Want oysters? Town Hearth serves them. Want spaghetti? They’ve got that too. Town Hearth sells a burger, a whole fish, French onion soup, baby back ribs, burrata, Brussels sprouts, whole lobster, salads, Japanese-style crudos and “tots du jour.” Also, it’s a steakhouse with a rib-eye called The Battle Axe.
Try playing Trendy Menu Bingo at Town Hearth. Duck egg, hamachi, dry-aged beef, elotes, Dom Pérignon – bingo. House-made pasta, chili cheese fries, salsa verde, an exclusive barrel of Eagle Rare, poutine – bingo. Vegan-friendly options – oh, wait, nope.
Town Hearth’s decor has everything, too. Not content with 64 chandeliers? How about vintage Ducatis and a 1961 MG? What about a perplexingly huge thicket of old sports trophies on every available surface? Oh, and the giant fish tank contains a real minesweeping submersible.
Another simply gorgeous pile of meat: the Lenox ($95), a bone-in prime rib big enough to serve four people with a few sides, and available only on Friday and Saturday nights. The medium rare request was again honored perfectly and the steak’s tender fat was beautiful to behold, but the stars were the charred end bits, which tasted richly of smoke and open flame.
A friend who grew up on a farm especially enjoyed the Lenox. “This reminds me of home,” he told me. “This is corn-fed beef, not grass. You can taste it.” In case that intense grilled meatiness isn’t enough, the dish comes with jus and a horseradish cream sauce that’s sadly got much more cream than horseradish.

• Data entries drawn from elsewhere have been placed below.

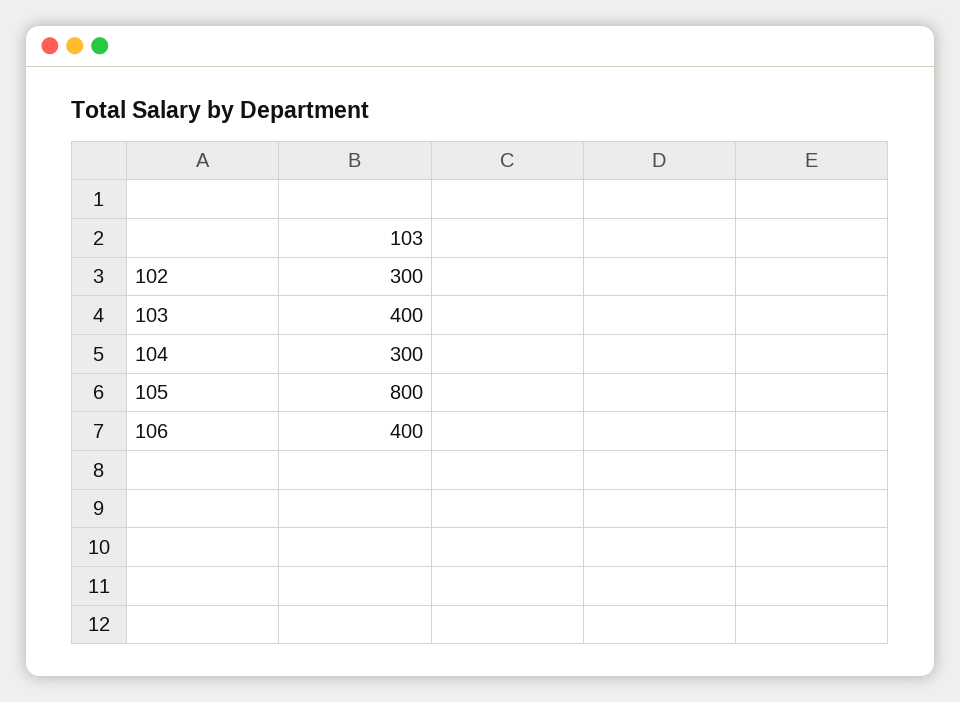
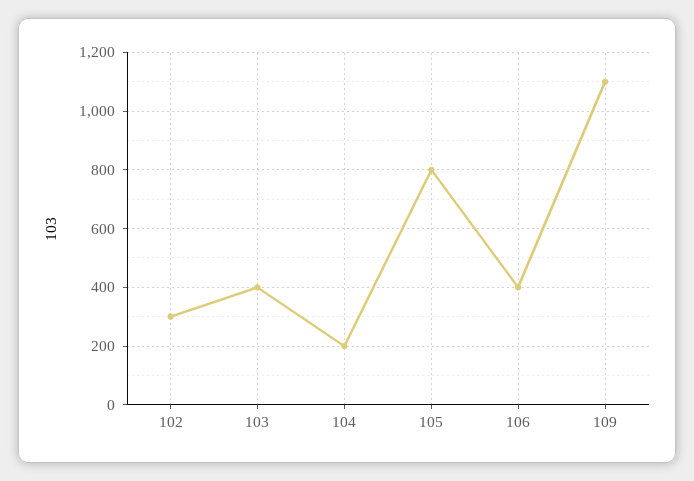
  {
    "102": 300,
    "103": 400,
-   "104": 300,
+   "104": 200,
    "105": 800,
-   "106": 400
+   "106": 400,
+   "109": 1100
  }

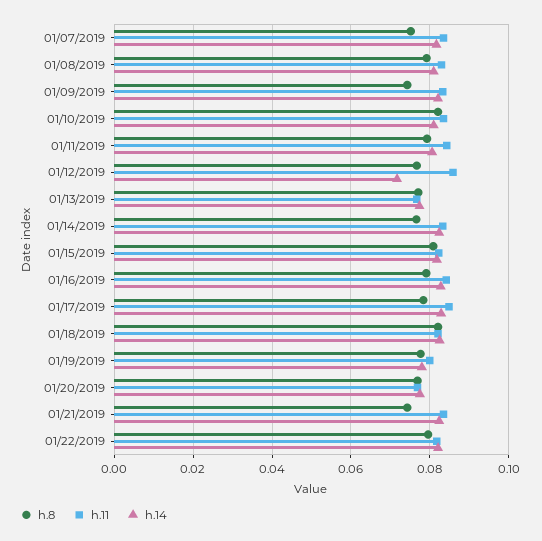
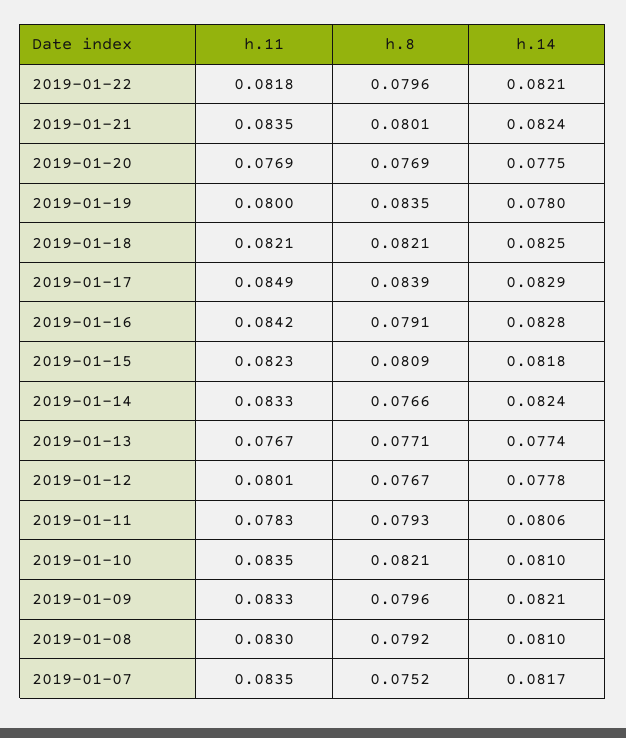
  {
    "h.8": {
      "01/07/2019": 0.0752,
      "01/08/2019": 0.0792,
-     "01/09/2019": 0.074,
+     "01/09/2019": 0.0796,
      "01/10/2019": 0.0821,
      "01/11/2019": 0.0793,
      "01/12/2019": 0.0767,
      "01/13/2019": 0.0771,
      "01/14/2019": 0.0766,
      "01/15/2019": 0.0809,
      "01/16/2019": 0.0791,
-     "01/17/2019": 0.078,
+     "01/17/2019": 0.0839,
      "01/18/2019": 0.0821,
-     "01/19/2019": 0.078,
+     "01/19/2019": 0.0835,
      "01/20/2019": 0.0769,
-     "01/21/2019": 0.074,
+     "01/21/2019": 0.0801,
      "01/22/2019": 0.0796
    },
    "h.11": {
      "01/07/2019": 0.0835,
      "01/08/2019": 0.083,
      "01/09/2019": 0.0833,
      "01/10/2019": 0.0835,
-     "01/11/2019": 0.084,
+     "01/11/2019": 0.0783,
-     "01/12/2019": 0.086,
+     "01/12/2019": 0.0801,
      "01/13/2019": 0.0767,
      "01/14/2019": 0.0833,
      "01/15/2019": 0.0823,
      "01/16/2019": 0.0842,
      "01/17/2019": 0.0849,
      "01/18/2019": 0.0821,
      "01/19/2019": 0.08,
      "01/20/2019": 0.0769,
      "01/21/2019": 0.0835,
      "01/22/2019": 0.0818
    },
    "h.14": {
      "01/07/2019": 0.0817,
      "01/08/2019": 0.081,
      "01/09/2019": 0.0821,
      "01/10/2019": 0.081,
      "01/11/2019": 0.0806,
-     "01/12/2019": 0.072,
+     "01/12/2019": 0.0778,
      "01/13/2019": 0.0774,
      "01/14/2019": 0.0824,
      "01/15/2019": 0.0818,
      "01/16/2019": 0.0828,
      "01/17/2019": 0.0829,
      "01/18/2019": 0.0825,
      "01/19/2019": 0.078,
      "01/20/2019": 0.0775,
      "01/21/2019": 0.0824,
      "01/22/2019": 0.0821
    }
  }

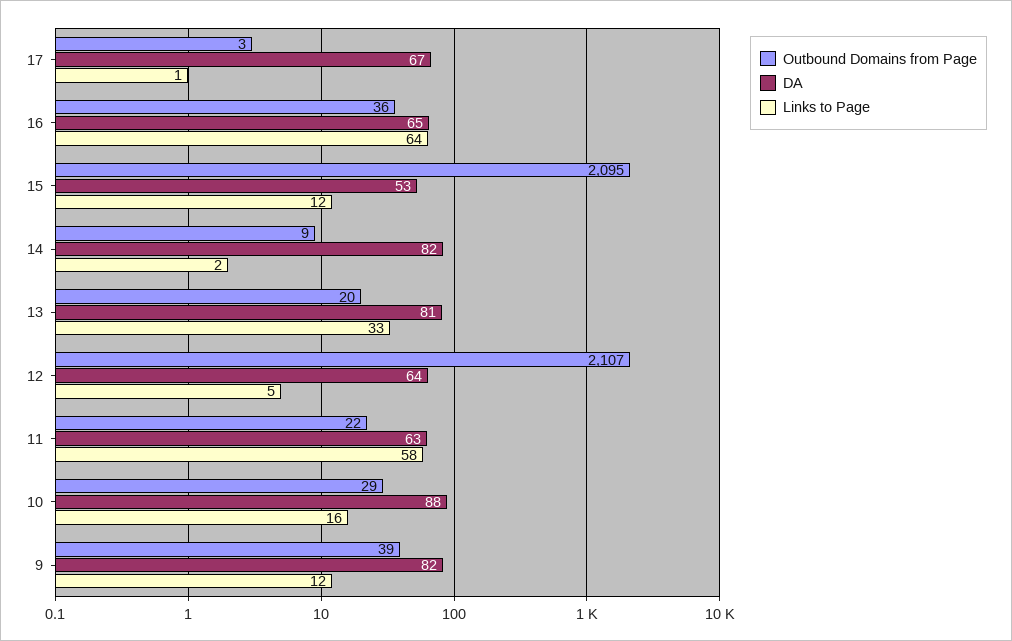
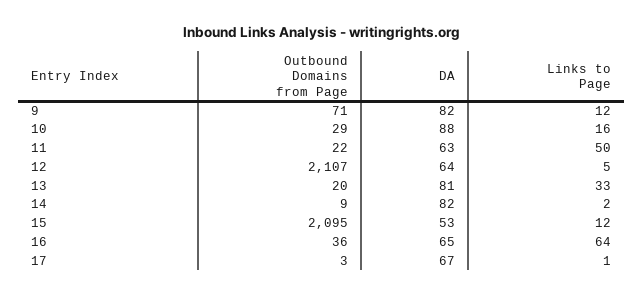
  {
    "Outbound Domains from Page": {
      "17": 3,
      "16": 36,
      "15": 2095,
      "14": 9,
      "13": 20,
      "12": 2107,
      "11": 22,
      "10": 29,
-     "9": 39
+     "9": 71
    },
    "DA": {
      "17": 67,
      "16": 65,
      "15": 53,
      "14": 82,
      "13": 81,
      "12": 64,
      "11": 63,
      "10": 88,
      "9": 82
    },
    "Links to Page": {
      "17": 1,
      "16": 64,
      "15": 12,
      "14": 2,
      "13": 33,
      "12": 5,
-     "11": 58,
+     "11": 50,
      "10": 16,
      "9": 12
    }
  }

The best appetizer for steak is, of course, beef carpaccio ($18), and Town Hearth’s has already earned a reputation around town for its excellence. That’s in no small part thanks to the well-considered sprinkling of balsamic reduction and crunchy gremolata on each thin slice of meat. The crispy fried oysters are addicting too ($18), served on an escargot dish. The tiny cups are filled not with snails but a mix of kale and aioli, tasting like the adult version of spinach artichoke dip.
Town Hearth is a ridiculous love letter to a ridiculous city, a monument to Dallas-sized ambitions, cars, hair and egos.
There may be no more Dallas menu item in Dallas than “tots du jour,” a rotating tater tot feature that’s usually hilariously over-the-top. Think tots with beef bourguignon or, as on my first visit, “tots Oscar” ($21), which is, yes, tater tots with béarnaise sauce and entire claws of fresh crab meat. The taters are crisp, salty and childhood-nostalgia-inducing, while the crab, equally perfectly cooked, is a reminder that we’re all grown-ups now, and that some of us have way too much disposable income.
A more mature side dish choice, maybe, would be asparagus ($12), grilled and topped with gremolata for crunch, or, even better, the mushrooms ($12), cooked till perfect and served in an herbaceous and meaty veal jus gravy. The “mixed tomatoes and burrata” ($18) is a noteworthy salad combining good heirloom tomatoes of nearly every size and color with somewhat salty cheese, greens and paper-thin slices of shallot. The white cheddar macaroni ($12) is plenty good too, but it’s far from the tastiest or gooiest in town.
On my second visit, we finally tried one: a slab of devil’s food cake the size of a loaf pan ($9). Even shared by the whole table, it was so moist, so indulgent and so deliriously rich that I felt queasy later.
A bigger flaw is the wine list. While the cocktail program is full and festive, wine is tougher; there’s not one cheap bottle of bubbly, for instance, and there are just two varieties of malbec, the perfect wine to pair with steak. Most of the offerings concentrate on a small handful of pricey, prestigious regions and styles.
Town Hearth deserves credit for many things, including superb food, but the main virtue is this: It’s fun as hell. High-end Dallas restaurants have a bad case of pretentiousness, and across downtown and Uptown, waiters are delivering little lectures along with the food, explaining dinner in art-museum-plaque detail. That’s not the style of this new restaurant, or of chef Nick Badovinus’ other joints, Off-Site Kitchen, Montlake Cut and Neighborhood Services.
After devouring an aged bone-in steak, I retired to the men’s room, where country-accented bros in gingham shirts were giving each other a hard time about their pissing skills: “You need Flomax over there?”
And, in that moment, I thought: Truly, it doesn’t get any more Dallas than Town Hearth.
Town Hearth, 1617 Market Center Blvd. 214-761-1617. Open 5 to 10 p.m. Monday through Wednesday and 5 to 11 p.m. Thursday through Saturday; closed Sunday.